Chiny, by utrzymać wzrost gospodarczy, budują miasta-widma, które pozostają niezamieszkane. W 2010 r. - według danych oficjalnych - 65 mln zbudowanych domów nie znalazło lokatorów - poinformował amerykański ośrodek badawczy Stratfor na swoich stronach internetowych.
Chińska gospodarka opiera się bardziej na szybkim wzroście niż dużych marżach i zyskach. By utrzymać dobre statystyki wzrostu Chińczycy wznoszą całe miasta, pełne nowoczesnych, ładnie zaprojektowanych domów, do których nikt się nie wprowadza - pisze Stratfor. Nowy Dystrykt miasta Zhengzhou na wschodzie Chin, choć - zdaniem Stratforu - jest klejnotem współczesnej architektury, pozostaje jednym z "widmowych miast" Państwa Środka. Rząd buduje je w odległych zakątkach kraju, gdzie przynajmniej na razie są całkowicie niepotrzebne.

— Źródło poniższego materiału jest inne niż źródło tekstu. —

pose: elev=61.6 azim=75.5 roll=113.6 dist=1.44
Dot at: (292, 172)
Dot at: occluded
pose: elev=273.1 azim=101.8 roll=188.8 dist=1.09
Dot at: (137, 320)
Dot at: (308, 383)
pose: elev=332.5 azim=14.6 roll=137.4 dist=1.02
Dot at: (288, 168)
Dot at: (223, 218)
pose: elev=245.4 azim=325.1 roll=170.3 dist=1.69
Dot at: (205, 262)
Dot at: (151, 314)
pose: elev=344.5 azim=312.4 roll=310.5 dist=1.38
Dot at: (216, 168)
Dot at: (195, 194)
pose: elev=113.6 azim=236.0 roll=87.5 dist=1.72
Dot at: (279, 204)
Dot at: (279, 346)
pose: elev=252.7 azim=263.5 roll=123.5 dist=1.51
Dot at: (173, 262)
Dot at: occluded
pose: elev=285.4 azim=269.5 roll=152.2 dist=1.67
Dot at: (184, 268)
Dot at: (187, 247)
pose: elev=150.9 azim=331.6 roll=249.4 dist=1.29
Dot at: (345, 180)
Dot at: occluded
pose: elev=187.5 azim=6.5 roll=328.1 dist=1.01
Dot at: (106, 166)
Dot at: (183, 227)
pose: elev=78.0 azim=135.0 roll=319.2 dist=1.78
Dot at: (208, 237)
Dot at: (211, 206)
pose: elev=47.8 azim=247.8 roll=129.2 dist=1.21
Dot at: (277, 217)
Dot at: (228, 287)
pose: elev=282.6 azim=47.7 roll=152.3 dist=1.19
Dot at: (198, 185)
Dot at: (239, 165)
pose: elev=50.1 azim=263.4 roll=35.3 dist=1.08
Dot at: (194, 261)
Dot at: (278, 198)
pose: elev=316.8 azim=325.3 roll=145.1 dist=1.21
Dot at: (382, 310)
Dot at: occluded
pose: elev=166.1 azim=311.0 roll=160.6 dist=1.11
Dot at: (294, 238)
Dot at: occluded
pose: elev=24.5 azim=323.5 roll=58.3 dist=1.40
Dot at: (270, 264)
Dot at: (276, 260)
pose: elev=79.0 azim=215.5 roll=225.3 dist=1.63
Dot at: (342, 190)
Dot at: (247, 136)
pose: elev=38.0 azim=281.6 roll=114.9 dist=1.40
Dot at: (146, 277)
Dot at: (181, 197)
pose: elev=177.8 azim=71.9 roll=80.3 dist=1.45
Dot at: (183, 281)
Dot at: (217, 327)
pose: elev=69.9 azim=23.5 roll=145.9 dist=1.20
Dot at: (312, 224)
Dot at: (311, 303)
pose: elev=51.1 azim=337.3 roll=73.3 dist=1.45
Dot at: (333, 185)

System gospodarczy Chin to "skomplikowana pajęczyna" - komentuje Stratfor - która łączy niskie lub niemal zerowe marże, zaniżony kurs waluty, ogromny eksport i politykę łatwego, taniego kredytu - a wszystko to służy niedopuszczeniu do wybuchu społecznych niepokojów i niezadowolenia mas. Gospodarka Państwa Środka rośnie więc szybko. Ale nie jest pewne, czy stoi na solidnych podstawach - konkluduje Stratfor.